« Le cimetière est certainement un lieu autre par rapport aux espaces culturels ordinaires, c’est un espace qui est pourtant en liaison avec l’ensemble de tous les emplacements de la cité ou de la société ou du village, puisque chaque individu, chaque famille se trouve avoir des parents au cimetière.
Dans la culture occidentale, le cimetière a pratiquement toujours existé. Mais il a subi des mutations importantes. Jusqu’à la fin du XVIIIe siècle, le cimetière était placé au cœur même de la cité, à côté de l’église.
Là il existait toute une hiérarchie de sépultures possibles. Vous aviez le charnier dans lequel les cadavres perdaient jusqu’à la dernière trace d’individualité, il y avait quelques tombes individuelles, et puis il y avait à l’intérieur de l’église des tombes.
Ces tombes étaient elles-mêmes de deux espèces. Soit simplement des dalles avec une marque, soit des mausolées avec statues. Ce cimetière, qui se logeait dans l’espace sacré de l’église, a pris dans les civilisations modernes une tout autre allure, et, curieusement, c’est à l’époque où la civilisation est devenue, comme on dit très grossièrement, "athée" que la culture occidentale a inauguré ce qu’on appelle le culte des morts.

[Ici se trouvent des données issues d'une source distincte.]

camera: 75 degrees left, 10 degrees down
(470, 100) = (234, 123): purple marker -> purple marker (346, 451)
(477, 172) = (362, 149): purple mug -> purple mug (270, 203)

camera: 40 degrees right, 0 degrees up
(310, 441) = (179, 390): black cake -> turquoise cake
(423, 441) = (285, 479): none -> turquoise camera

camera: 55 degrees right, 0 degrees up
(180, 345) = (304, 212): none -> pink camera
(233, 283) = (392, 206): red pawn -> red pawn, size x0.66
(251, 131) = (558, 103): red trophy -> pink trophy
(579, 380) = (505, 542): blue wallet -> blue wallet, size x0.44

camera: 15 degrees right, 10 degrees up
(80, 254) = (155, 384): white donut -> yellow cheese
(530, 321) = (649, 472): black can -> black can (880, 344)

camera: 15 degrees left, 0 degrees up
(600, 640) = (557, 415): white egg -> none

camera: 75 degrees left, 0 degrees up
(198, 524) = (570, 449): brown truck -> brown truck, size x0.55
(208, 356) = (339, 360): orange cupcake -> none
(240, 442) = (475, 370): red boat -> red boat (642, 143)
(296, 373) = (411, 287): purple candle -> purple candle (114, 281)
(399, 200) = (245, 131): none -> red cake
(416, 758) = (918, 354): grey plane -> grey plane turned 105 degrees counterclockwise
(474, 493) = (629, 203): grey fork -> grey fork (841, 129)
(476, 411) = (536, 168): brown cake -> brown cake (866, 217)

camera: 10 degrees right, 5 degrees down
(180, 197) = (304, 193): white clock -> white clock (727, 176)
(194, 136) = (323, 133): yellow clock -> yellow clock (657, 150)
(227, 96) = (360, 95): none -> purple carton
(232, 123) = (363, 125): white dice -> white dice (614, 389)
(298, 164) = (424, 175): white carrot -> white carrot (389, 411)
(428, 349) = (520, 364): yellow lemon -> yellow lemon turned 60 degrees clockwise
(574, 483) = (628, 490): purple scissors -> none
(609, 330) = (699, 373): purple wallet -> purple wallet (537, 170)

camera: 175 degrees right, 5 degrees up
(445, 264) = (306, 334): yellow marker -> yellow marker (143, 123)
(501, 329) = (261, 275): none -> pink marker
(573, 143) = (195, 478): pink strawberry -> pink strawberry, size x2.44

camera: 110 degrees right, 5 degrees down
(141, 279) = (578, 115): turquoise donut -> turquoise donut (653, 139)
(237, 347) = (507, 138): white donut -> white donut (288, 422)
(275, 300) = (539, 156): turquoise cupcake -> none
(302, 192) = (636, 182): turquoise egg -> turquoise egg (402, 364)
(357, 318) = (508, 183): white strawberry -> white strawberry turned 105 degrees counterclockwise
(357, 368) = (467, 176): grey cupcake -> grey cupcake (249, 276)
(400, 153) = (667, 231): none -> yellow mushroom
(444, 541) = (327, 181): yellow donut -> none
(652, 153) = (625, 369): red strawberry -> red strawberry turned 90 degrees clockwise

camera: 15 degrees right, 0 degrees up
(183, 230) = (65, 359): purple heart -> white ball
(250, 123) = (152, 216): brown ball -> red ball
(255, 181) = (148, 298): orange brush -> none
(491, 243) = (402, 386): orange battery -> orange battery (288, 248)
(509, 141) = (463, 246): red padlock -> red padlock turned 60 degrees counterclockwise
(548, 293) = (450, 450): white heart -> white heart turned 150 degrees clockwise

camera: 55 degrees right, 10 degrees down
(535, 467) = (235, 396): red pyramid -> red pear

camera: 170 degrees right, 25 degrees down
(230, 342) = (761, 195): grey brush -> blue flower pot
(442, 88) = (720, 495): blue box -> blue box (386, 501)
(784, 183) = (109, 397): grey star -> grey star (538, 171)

Au fond, il était bien naturel qu’à l’époque où l’on croyait effectivement à la résurrection des corps et à l’immortalité de l’âme on n’ait pas prêté à la dépouille mortelle une importance capitale. Au contraire, à partir du moment où l’on n’est plus très sûr d’avoir une âme, que le corps ressuscitera, il faut peut-être porter beaucoup plus d’attention à cette dépouille mortelle, qui est finalement la seule trace de notre existence parmi le monde et parmi les mots.
En tout cas, c’est à partir du XIXe siècle que chacun a eu droit à sa petite boîte pour sa petite décomposition personnelle ;
mais, d’autre part, c’est à partir du XIXe siècle seulement que l’on a commencé à mettre les cimetières à la limite extérieure des villes. Corrélativement à cette individualisation de la mort et à l’appropriation bourgeoise du cimetière est née une hantise de la mort comme "maladie". Ce sont les morts, suppose-t-on, qui apportent les maladies aux vivants, et c’est la présence et la proximité des morts tout à côté des maisons, tout à côté de l’église, presque au milieu de la rue, c’est cette proximité-là qui propage la mort elle-même.
Ce grand thème de la maladie répandue par la contagion des cimetières a persisté à la fin du XVIIIe siècle ; et c’est simplement au cours du XIXe siècle qu’on a commencé à procéder aux déplacements des cimetières vers les faubourgs. Les cimetières constituent alors non plus le vent sacré et immortel de la cité, mais l’"autre ville" , où chaque famille possède sa noire demeure. »
Michel Foucault, « Des espaces autres (conférence au Cercle d’études architecturales, 14 mars 1967 », Architecture, Mouvement, Continuité, n°5, octobre 1984, [Extrait].